• **DIRECTIONS FOR THIS TASK**: Scan the data. Collect each line that contains the word "right".

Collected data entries
--
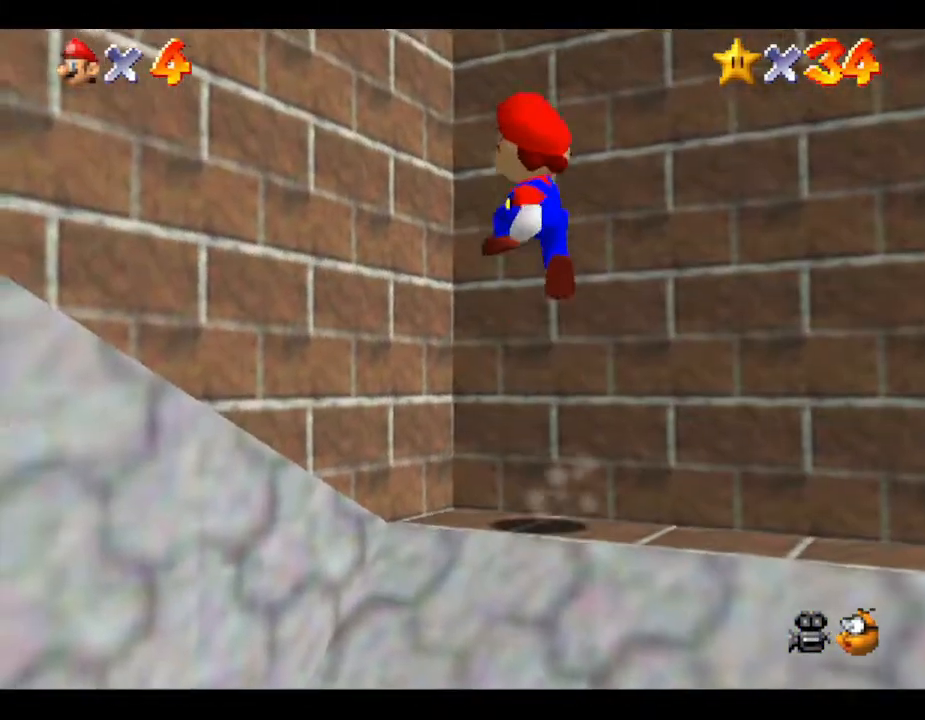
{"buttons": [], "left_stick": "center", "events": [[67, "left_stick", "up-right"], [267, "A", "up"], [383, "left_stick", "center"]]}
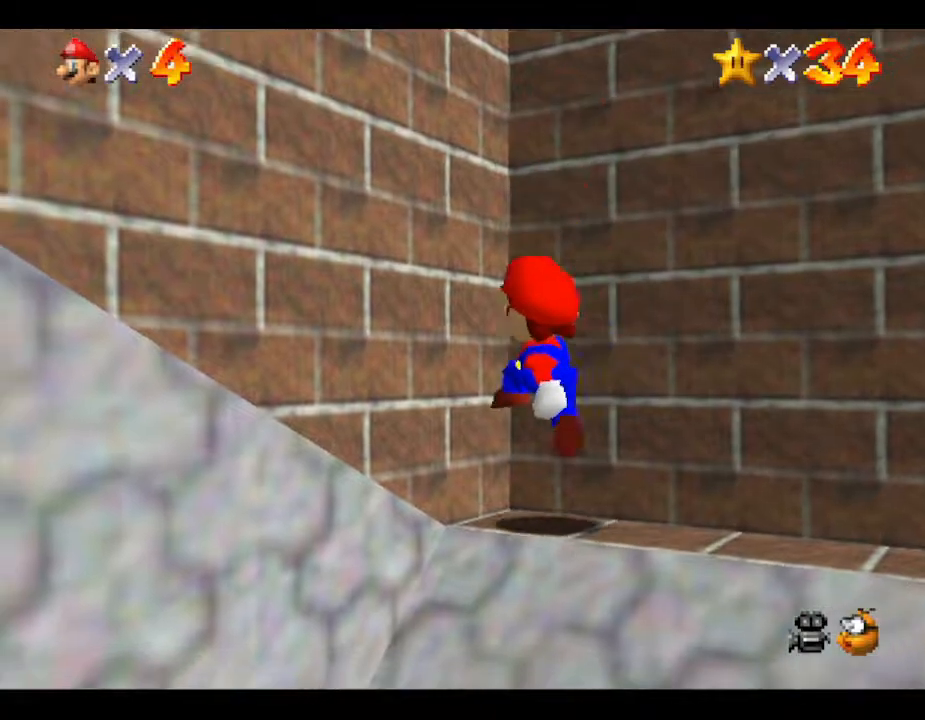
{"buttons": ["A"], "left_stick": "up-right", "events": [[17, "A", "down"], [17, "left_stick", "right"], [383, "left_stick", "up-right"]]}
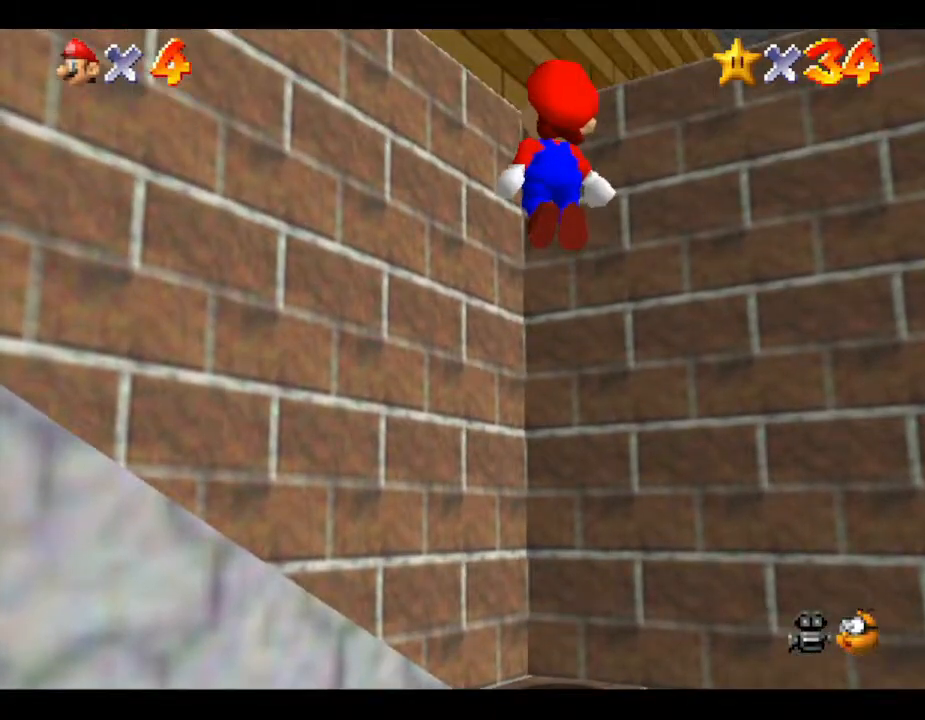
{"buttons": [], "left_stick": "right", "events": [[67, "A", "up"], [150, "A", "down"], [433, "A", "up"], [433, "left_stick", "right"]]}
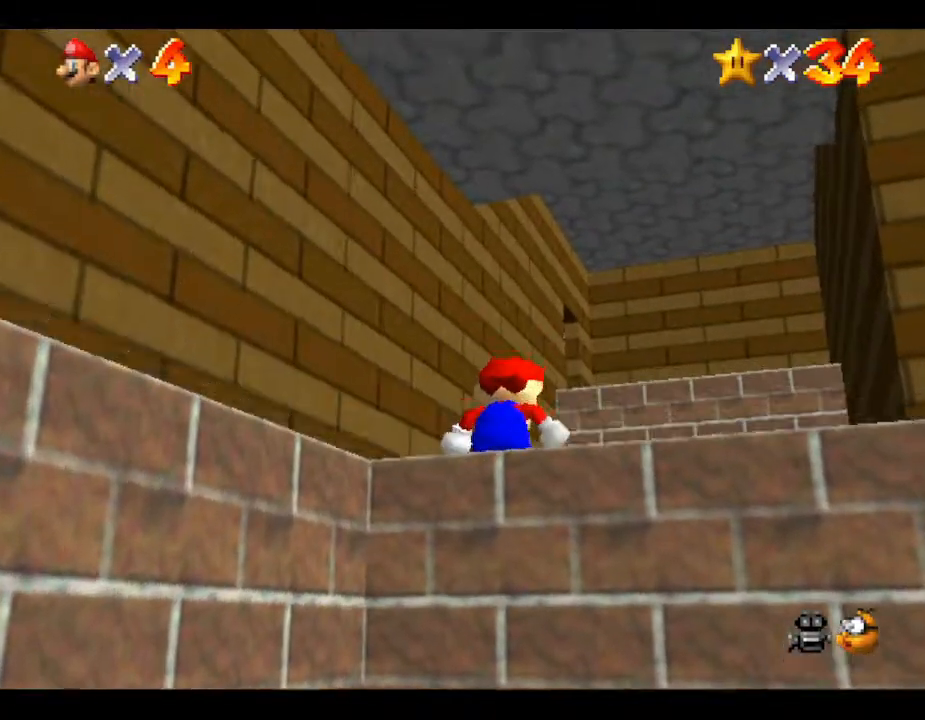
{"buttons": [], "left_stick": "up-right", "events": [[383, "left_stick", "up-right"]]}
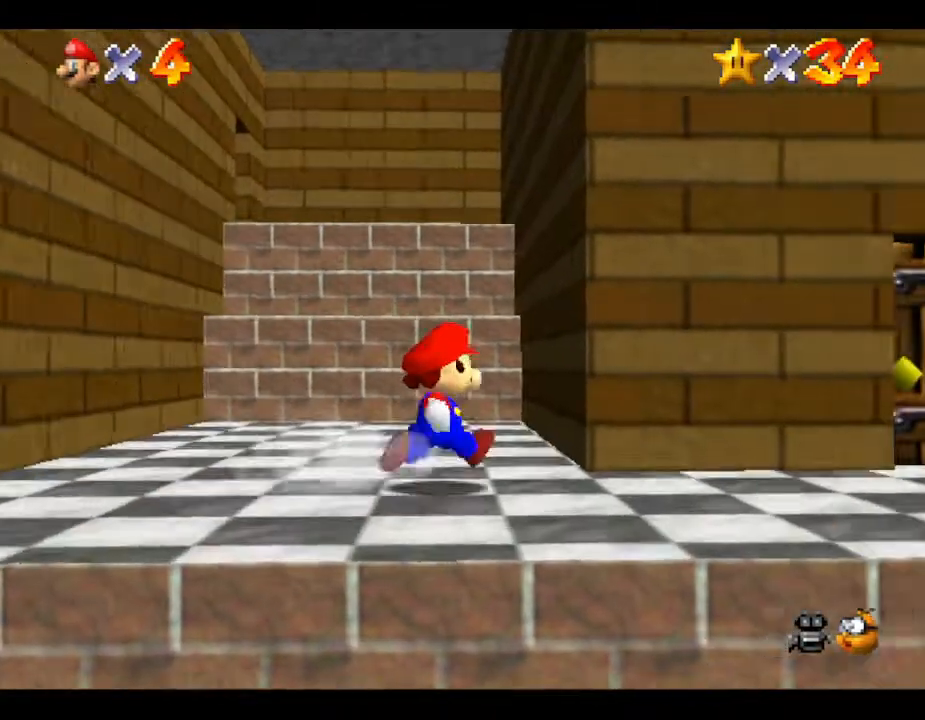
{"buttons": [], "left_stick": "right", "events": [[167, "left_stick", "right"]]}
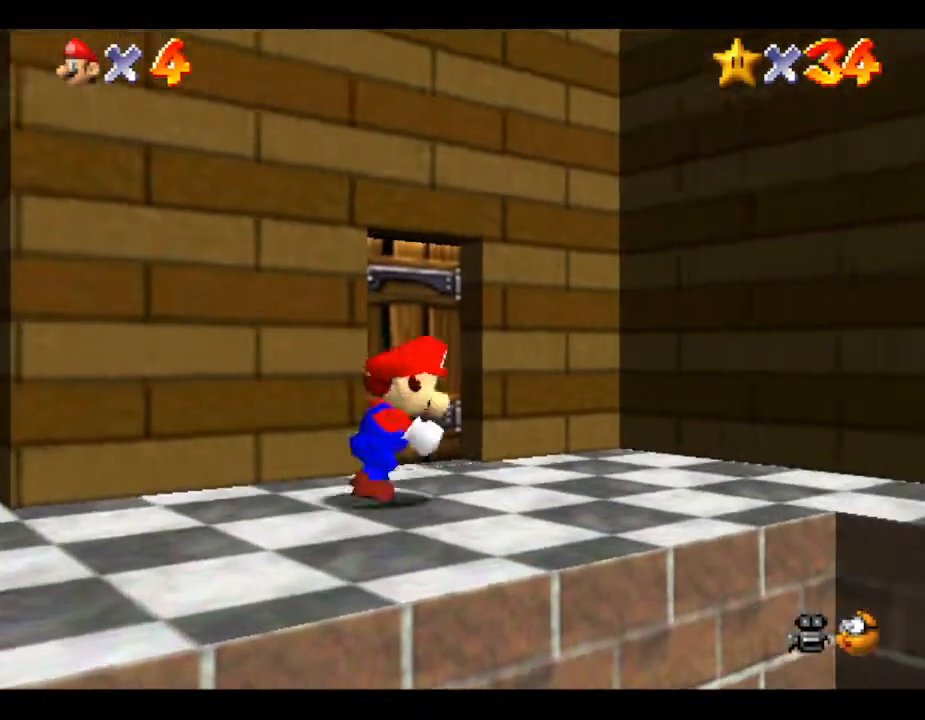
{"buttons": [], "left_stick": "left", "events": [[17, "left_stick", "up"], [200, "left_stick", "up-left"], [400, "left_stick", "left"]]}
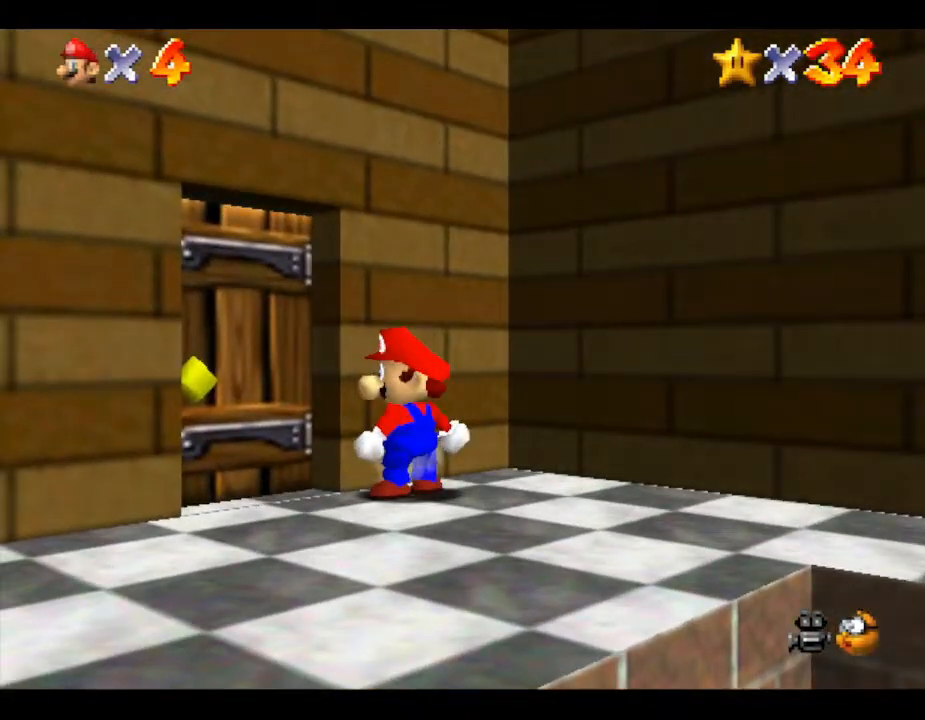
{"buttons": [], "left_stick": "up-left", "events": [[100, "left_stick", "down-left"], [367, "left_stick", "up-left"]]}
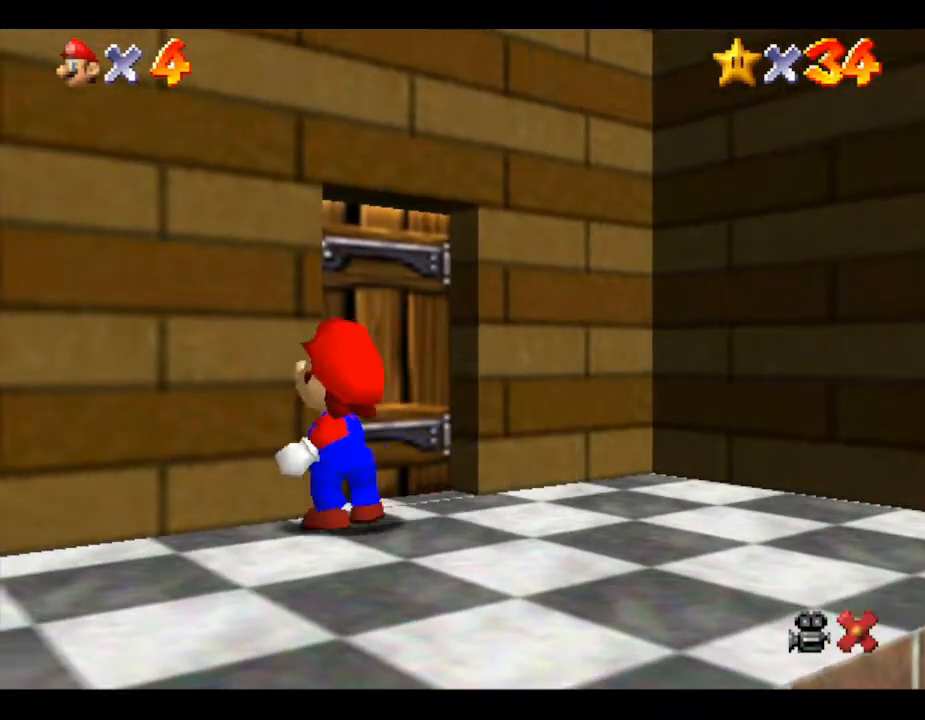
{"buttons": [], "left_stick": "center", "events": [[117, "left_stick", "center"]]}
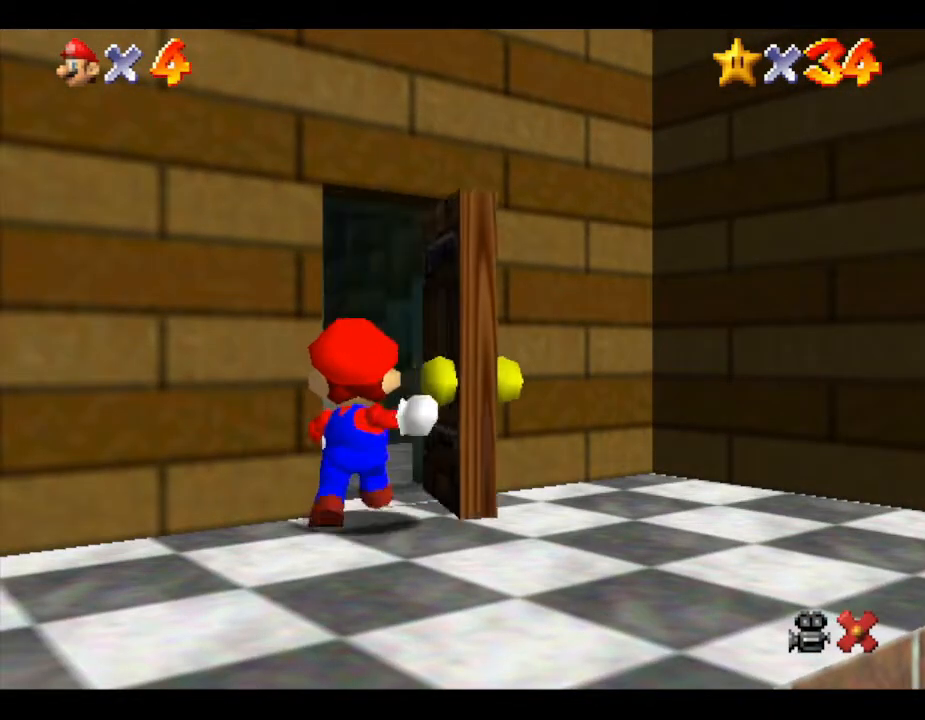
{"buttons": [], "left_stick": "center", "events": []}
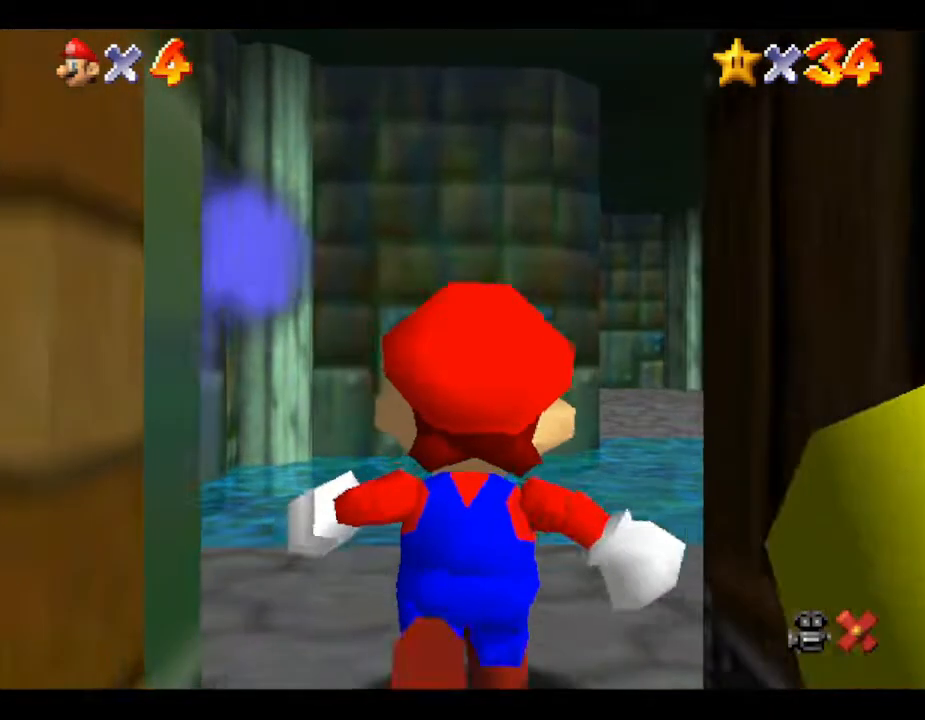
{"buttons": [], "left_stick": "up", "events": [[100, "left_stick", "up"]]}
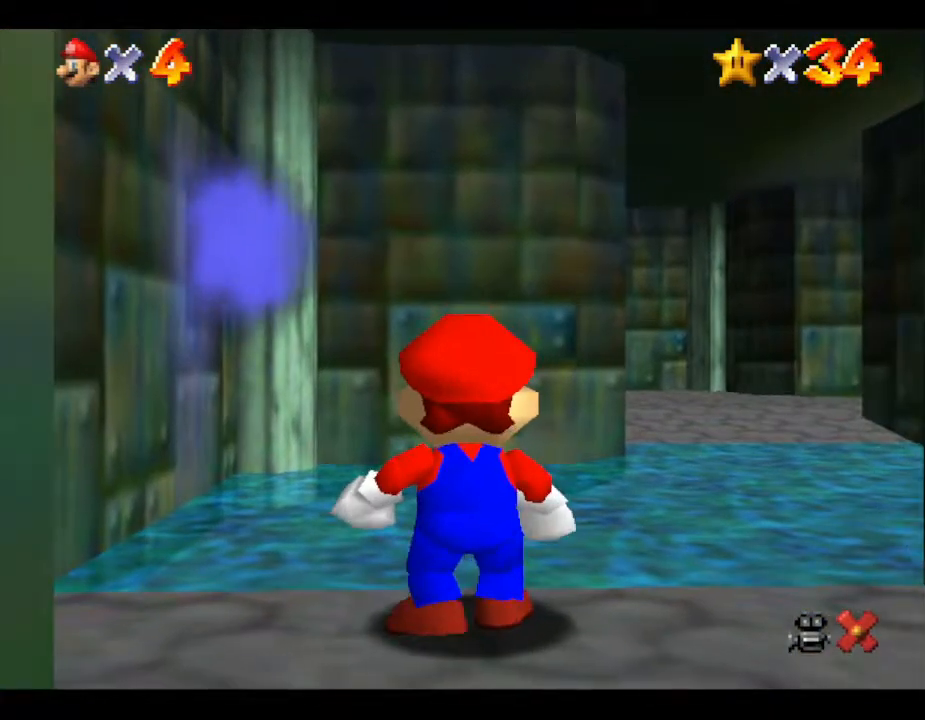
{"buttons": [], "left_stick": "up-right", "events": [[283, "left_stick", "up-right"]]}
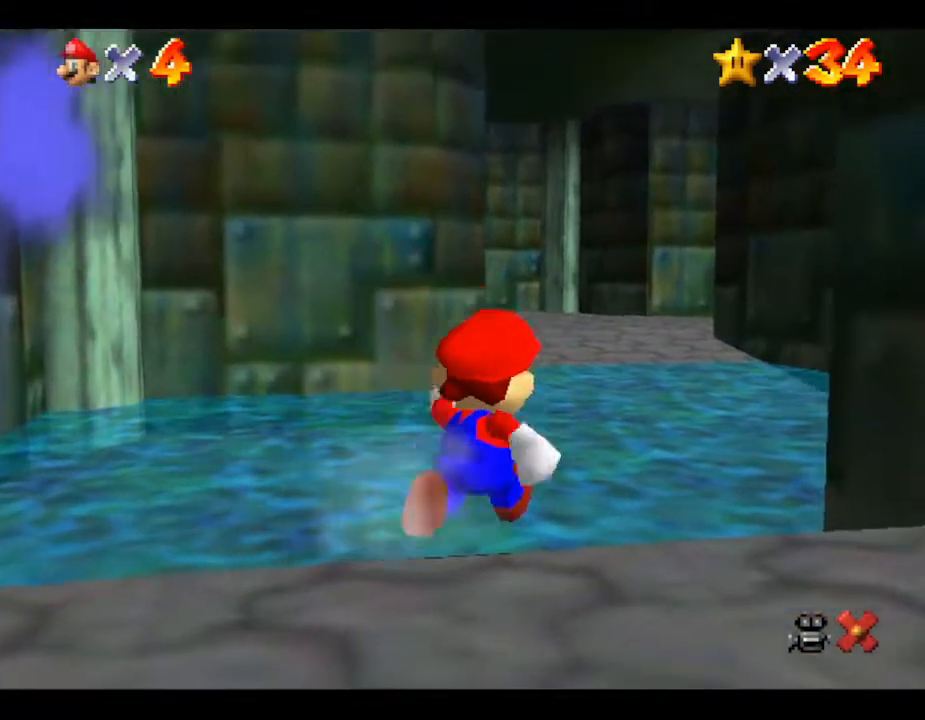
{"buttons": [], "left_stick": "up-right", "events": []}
--
• **SOLVED EXERCISE**:
{"buttons": [], "left_stick": "center", "events": [[67, "left_stick", "up-right"], [267, "A", "up"], [383, "left_stick", "center"]]}
{"buttons": ["A"], "left_stick": "up-right", "events": [[17, "A", "down"], [17, "left_stick", "right"], [383, "left_stick", "up-right"]]}
{"buttons": [], "left_stick": "right", "events": [[67, "A", "up"], [150, "A", "down"], [433, "A", "up"], [433, "left_stick", "right"]]}
{"buttons": [], "left_stick": "up-right", "events": [[383, "left_stick", "up-right"]]}
{"buttons": [], "left_stick": "right", "events": [[167, "left_stick", "right"]]}
{"buttons": [], "left_stick": "up-right", "events": [[283, "left_stick", "up-right"]]}
{"buttons": [], "left_stick": "up-right", "events": []}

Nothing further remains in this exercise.